Running into a odd issue where Rack::ShowExceptions
is rendering detailed exceptions for my rails 4.0.4 app in the production environment. Adding a config.middleware.delete(Rack::ShowExceptions)
to config/application.rb
still managed to result in the Rack::ShowExceptions
template being rendered, and as such I expect there is some middleware dependency lurking.

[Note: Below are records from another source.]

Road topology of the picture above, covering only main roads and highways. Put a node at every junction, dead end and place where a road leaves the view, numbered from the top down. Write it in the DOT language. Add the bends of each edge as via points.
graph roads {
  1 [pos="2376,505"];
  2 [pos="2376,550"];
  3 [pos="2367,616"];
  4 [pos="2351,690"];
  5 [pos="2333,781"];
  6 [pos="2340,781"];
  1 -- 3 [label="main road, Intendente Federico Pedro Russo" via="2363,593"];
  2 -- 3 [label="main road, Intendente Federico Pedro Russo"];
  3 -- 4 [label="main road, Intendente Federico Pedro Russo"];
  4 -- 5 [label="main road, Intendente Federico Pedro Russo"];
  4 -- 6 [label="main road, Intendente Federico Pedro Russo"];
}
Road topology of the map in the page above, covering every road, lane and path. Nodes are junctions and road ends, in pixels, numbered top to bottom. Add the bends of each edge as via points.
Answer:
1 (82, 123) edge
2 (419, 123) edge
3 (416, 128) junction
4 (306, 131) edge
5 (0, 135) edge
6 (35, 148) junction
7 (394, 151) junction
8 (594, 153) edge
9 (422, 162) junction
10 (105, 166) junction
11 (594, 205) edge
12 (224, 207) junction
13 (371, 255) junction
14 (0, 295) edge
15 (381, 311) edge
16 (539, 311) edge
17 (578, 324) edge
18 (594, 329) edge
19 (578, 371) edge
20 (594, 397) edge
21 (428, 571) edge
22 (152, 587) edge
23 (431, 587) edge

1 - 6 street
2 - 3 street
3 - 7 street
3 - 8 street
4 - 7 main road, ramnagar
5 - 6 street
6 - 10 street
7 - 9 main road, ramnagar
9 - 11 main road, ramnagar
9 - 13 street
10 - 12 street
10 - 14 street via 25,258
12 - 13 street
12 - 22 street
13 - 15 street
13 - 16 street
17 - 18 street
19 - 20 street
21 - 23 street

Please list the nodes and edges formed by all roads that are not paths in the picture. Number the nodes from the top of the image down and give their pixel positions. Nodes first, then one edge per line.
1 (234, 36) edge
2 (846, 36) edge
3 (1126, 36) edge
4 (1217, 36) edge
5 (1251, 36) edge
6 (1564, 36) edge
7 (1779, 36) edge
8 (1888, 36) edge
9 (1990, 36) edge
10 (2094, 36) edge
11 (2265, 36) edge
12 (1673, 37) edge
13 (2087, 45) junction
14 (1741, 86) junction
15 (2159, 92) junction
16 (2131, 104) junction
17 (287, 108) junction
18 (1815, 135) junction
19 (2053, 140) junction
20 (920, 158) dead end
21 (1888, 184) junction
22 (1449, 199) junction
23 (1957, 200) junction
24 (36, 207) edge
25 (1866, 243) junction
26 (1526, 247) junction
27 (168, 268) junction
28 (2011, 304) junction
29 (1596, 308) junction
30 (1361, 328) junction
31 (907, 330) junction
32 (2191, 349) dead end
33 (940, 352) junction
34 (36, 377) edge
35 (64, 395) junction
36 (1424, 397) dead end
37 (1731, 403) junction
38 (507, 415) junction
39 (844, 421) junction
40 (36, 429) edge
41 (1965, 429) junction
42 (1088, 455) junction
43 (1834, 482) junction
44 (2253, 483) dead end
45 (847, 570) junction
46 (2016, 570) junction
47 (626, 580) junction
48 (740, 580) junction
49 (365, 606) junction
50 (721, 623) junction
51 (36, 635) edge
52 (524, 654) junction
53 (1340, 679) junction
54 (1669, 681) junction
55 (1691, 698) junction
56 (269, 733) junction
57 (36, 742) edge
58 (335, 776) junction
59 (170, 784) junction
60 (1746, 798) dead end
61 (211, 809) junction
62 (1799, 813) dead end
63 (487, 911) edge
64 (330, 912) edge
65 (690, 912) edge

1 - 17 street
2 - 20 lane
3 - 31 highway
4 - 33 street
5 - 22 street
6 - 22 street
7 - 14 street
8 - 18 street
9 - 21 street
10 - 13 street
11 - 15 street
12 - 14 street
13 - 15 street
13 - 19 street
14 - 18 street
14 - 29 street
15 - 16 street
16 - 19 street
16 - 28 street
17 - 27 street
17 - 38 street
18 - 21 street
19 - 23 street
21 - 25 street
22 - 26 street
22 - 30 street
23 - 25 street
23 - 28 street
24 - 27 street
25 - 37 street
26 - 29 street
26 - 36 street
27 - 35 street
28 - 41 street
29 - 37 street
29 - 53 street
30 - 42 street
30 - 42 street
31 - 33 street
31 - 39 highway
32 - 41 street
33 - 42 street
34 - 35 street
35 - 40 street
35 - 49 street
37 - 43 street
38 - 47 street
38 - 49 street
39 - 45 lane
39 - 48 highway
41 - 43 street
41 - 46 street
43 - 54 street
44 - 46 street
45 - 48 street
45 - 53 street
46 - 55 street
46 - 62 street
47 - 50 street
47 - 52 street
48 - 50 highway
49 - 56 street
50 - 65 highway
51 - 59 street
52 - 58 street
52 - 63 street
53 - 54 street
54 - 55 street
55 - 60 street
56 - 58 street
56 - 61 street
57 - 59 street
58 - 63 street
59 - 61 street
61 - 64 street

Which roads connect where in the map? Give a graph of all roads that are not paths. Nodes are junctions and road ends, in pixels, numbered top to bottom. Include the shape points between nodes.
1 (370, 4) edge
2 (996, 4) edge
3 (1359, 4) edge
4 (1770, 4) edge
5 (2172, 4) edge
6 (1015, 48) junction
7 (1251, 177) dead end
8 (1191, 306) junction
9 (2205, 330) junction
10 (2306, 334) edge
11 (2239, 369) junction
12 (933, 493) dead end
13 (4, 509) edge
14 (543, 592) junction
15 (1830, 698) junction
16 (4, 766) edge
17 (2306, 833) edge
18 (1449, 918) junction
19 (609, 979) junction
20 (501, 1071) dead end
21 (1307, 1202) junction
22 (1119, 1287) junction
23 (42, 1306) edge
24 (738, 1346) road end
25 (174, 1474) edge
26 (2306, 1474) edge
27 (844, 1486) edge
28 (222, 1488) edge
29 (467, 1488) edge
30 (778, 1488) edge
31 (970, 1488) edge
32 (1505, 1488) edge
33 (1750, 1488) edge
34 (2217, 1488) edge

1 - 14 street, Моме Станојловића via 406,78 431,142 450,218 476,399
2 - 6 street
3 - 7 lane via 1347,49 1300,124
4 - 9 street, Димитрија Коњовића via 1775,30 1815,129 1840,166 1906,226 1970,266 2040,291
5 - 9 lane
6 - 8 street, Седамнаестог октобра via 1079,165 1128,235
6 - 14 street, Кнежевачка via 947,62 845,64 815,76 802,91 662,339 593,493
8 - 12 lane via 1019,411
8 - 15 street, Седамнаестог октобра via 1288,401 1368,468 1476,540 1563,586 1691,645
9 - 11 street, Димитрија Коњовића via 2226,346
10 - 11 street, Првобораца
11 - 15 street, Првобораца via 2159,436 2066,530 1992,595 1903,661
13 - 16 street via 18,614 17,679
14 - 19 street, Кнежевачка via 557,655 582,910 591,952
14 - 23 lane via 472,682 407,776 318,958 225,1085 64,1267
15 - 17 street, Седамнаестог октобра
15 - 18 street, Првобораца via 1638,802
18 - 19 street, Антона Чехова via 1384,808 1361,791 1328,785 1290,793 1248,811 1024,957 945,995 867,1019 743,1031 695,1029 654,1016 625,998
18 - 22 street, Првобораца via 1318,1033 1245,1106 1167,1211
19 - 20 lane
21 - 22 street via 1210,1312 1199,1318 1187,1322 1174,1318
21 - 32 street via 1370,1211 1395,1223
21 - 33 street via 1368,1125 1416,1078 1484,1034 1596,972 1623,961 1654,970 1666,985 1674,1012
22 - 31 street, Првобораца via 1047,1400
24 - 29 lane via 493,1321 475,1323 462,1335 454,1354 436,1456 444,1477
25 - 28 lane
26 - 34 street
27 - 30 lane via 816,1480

For example, hitting the app with an unescaped %
in a POST
request lead to the Rack::ShowExceptions
template being rendered:
Sample invalid POST
request:
POST /en/users/sign_in HTTP/1.1
Host: www.localhost.dev
Proxy-Connection: keep-alive
Content-Length: 1
Cache-Control: max-age=0
Accept: text/html,application/xhtml+xml,application/xml;q=0.9,image/webp,*/*;q=0.8
Origin: http://www.localhost.dev
User-Agent: Mozilla/5.0 (Windows NT 6.1; WOW64) AppleWebKit/537.36 (KHTML, like Gecko) Chrome/37.0.2062.124 Safari/537.36
Content-Type: application/x-www-form-urlencoded
Accept-Encoding: gzip,deflate
Accept-Language: en-US,en;q=0.8
%
Rack middleware:
$ RAILS_ENV=production rake middleware
use Raven::Rack
use HttpMethodNotAllowed
use ActionDispatch::SSL
use Rack::Sendfile
use ActionDispatch::Static
use #<ActiveSupport::Cache::Strategy::LocalCache::Middleware:0x007feba5b8b940>
use Rack::Runtime
use Rack::MethodOverride
use ActionDispatch::RequestId
use RequestStore::Middleware
use Rails::Rack::Logger
use ActionDispatch::ShowExceptions
use ActionDispatch::DebugExceptions
use ActionDispatch::RemoteIp
use ActionDispatch::Callbacks
use ActiveRecord::ConnectionAdapters::ConnectionManagement
use ActiveRecord::QueryCache
use ActionDispatch::Cookies
use ActionDispatch::Session::CookieStore
use ActionDispatch::Flash
use ActionDispatch::ParamsParser
use Rack::Head
use Rack::ConditionalGet
use Rack::ETag
use Warden::Manager
run MyApplication::Application.routes
We have config.exceptions_add = self.routes
in config/application.rb
if that's relevant.
I have given the ActionPack CHANGELOG a pretty close read, but it's quite possible that this issue has been fixed in a later release! If so, I would greatly appreciate a reference to it.
If you mean you have
config.exceptions_app = self.routes
then don't do that. You're shoving the exceptional state back into the app that raised that exceptional state so it's likely not do what you want. What's wrong with the default failure app?